**Work request 1**
Quote, word for word, the stretch of the Redis-versus-Dragonfly thread from "It's misleading because" through "a single-threaded redis?".
**Work request 2**
Write the next part of the Redis-versus-Dragonfly thread, picking up after its final sentence.

**Quoted passage**
How is it misleading when the whole point is that Redis can only be single threaded†? That's why Dragonfly (claims) to scale better. If anything, it's the Redis rebuttal that comes across as misleading; the posted announcement is very up front that Dragonfly's value proposition is that you get vertical scaling for free without having the additional ops overhead of a Redis cluster, which is very much not free in terms of maintenance and opportunity cost.
†: Redis 6 added threads, but AFAIK this is only for handling connection I/O. Actual database access is still single threaded. The only way I'm aware of to scale Redis is via clustering.
It's misleading because the comparison would be redis cluster vs dragonfly. There's no speed-up if the Redis user isn't fully saturating a single core. The real question is why is it only 25x faster on a 64-vCPU machine? Why isn't it 64x? Does this mean it's 60% slower when the request volume is below the needs of a single-threaded redis?
> Dragonfly's value proposition
Dragonfly has zero value proposition other than a ticking-time-bomb of pricing fuckery when they're forced to yield a return on that $21M investment.
It compares a process with a listening port with another process with a listening port. To give another example - nobody compares minio with bunch of disks to which you can write separately, and probably more efficiently.
hmm, Redis Labs are setting a cluster of 40 Redis processes on the same instance. It would be extremely difficult to do that with Redis OSS for anyone else.

**Data records**
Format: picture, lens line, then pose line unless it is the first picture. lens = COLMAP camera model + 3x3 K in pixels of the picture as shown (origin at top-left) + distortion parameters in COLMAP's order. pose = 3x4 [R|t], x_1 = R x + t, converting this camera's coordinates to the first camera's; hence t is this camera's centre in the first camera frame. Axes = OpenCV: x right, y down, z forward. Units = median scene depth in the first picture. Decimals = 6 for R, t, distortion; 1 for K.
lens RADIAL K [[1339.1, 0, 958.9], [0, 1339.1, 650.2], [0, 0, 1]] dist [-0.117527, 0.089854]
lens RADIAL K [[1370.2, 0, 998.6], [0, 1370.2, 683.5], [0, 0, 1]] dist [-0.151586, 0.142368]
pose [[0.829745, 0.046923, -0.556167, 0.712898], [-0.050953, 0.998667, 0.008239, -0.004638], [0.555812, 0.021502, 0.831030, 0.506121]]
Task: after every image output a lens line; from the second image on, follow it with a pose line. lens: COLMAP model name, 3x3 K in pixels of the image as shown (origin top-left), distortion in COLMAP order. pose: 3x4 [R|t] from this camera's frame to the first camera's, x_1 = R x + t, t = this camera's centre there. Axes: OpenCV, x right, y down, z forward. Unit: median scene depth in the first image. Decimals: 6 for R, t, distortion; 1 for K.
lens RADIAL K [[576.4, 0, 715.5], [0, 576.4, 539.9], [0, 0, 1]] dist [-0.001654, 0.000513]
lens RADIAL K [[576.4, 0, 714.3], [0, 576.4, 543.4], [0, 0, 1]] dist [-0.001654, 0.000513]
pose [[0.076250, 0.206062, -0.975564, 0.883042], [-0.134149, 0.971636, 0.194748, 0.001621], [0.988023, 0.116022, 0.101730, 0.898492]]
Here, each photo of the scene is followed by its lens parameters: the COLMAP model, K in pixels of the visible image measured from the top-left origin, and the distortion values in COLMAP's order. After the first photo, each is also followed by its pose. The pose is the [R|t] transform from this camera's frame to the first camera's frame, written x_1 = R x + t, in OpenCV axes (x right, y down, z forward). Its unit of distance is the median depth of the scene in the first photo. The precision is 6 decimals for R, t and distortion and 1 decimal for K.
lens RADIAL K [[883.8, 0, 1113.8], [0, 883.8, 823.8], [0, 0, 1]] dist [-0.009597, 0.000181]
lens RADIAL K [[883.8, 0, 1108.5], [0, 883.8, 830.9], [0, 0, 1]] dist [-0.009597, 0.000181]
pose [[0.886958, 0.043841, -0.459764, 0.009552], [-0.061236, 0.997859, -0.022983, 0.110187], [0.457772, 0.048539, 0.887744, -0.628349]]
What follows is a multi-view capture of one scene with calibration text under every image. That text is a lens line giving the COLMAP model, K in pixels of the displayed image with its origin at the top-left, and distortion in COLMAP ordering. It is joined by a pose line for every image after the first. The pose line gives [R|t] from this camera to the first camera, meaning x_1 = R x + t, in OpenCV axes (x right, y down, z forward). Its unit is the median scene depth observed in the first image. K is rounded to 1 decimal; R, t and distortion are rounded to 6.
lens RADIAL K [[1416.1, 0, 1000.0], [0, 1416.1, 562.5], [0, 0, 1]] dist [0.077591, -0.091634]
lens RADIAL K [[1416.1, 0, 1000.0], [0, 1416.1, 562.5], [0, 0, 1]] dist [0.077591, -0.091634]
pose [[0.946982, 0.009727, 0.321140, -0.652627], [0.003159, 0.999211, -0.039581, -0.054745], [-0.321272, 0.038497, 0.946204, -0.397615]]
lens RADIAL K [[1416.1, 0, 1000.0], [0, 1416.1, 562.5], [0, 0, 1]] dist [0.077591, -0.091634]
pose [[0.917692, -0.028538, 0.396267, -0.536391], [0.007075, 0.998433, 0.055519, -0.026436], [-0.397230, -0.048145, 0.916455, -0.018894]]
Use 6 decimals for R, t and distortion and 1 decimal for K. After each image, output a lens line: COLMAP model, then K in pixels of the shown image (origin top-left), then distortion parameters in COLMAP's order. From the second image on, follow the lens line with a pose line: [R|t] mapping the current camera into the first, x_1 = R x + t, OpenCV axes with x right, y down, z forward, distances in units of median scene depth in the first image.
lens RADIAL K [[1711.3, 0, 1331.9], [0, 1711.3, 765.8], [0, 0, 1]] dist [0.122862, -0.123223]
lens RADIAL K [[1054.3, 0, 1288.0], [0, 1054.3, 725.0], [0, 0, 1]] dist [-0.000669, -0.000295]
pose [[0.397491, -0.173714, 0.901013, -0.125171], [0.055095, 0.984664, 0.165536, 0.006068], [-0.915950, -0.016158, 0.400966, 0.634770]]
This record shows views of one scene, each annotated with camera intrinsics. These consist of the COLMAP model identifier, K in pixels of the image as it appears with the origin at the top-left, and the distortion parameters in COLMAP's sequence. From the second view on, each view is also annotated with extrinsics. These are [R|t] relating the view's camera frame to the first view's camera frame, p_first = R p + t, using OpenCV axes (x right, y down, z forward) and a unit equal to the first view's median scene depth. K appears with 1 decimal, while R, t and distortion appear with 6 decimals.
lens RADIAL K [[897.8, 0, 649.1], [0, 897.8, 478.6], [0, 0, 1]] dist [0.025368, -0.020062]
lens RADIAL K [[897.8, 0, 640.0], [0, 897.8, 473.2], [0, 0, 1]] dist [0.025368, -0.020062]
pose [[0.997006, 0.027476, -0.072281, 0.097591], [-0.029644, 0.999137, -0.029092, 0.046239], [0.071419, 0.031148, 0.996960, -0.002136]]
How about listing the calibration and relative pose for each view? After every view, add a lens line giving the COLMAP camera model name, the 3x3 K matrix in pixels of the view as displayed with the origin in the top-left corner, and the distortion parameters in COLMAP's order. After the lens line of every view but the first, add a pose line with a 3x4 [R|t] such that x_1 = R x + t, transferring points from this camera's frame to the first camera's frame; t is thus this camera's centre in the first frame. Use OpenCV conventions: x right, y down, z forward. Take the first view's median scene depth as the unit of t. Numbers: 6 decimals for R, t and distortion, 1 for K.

**Written reply 1**
It's misleading because the comparison would be redis cluster vs dragonfly. There's no speed-up if the Redis user isn't fully saturating a single core. The real question is why is it only 25x faster on a 64-vCPU machine? Why isn't it 64x? Does this mean it's 60% slower when the request volume is below the needs of a single-threaded redis?

**Written reply 2**
"For the last 15 years, Redis has been the primary technology for developers looking to provide a real-time experience to their users. Over this period, the amount of data the average application uses has increased dramatically, as has the available hardware to serve that data. Readily available cloud instances today have at least 10X the CPUs and 100X more memory than their equivalent counterparts had 15 years ago. However, the single-threaded design of Redis has not evolved to meet modern data demands nor to take full advantage of modern hardware."
That's not what they are saying is wrong with Redis. Is Redis really 'antique tech'? Arguably, concurrent processing with a scale-up-only approach is a poor fit for "modern hardware".
So yes, you are correct: Redis from github requires knowledge and (your) code to make n instances work together (whether on the same node or not). But to claim that this is the case for "anyone else [but Redis Labs]" is questionable.
From a certain architectural camp, pin-to-core-process-in-parallel approach is optimal for [scaling on] "modern hardware". Salvatore can correct me on this but I don't recall that being a consideration at the early days, but it turned out to be a good choice. Some of the Redis apis however require dataset ensemble participation (anykind of total order semantics over the partitioned set) which is what is "difficult" to do effectively.
So basically any startup that can do that, should theoretically be able to squeeze more performance form their SaaS infrastructure than running Dragonfly type of architecture. Bonus, as pointed out by Redis Labs, being that the lots of parallel k/v processes can bust out of the max-jumbo-box should you ever need that to happen (for 'reliability' for example) ..
I think using word "misleading" is also "misleading".
Dragonfly hides complexity. Docker hid complexity of managing cgroups and deploying applications. S3 hid complexity of writing into separate disks. But you do not call S3 or minio misleading because they store stuff similarly to how disk stores files. Dragonfly hides complexity of managing bunch of processes on the same instance and the outcome of this is a cheaper production stack. What do you think has higher effective memory capacity on c6gn.16xlarge: a single process using all the memory or 40 processes which you need to provision independently?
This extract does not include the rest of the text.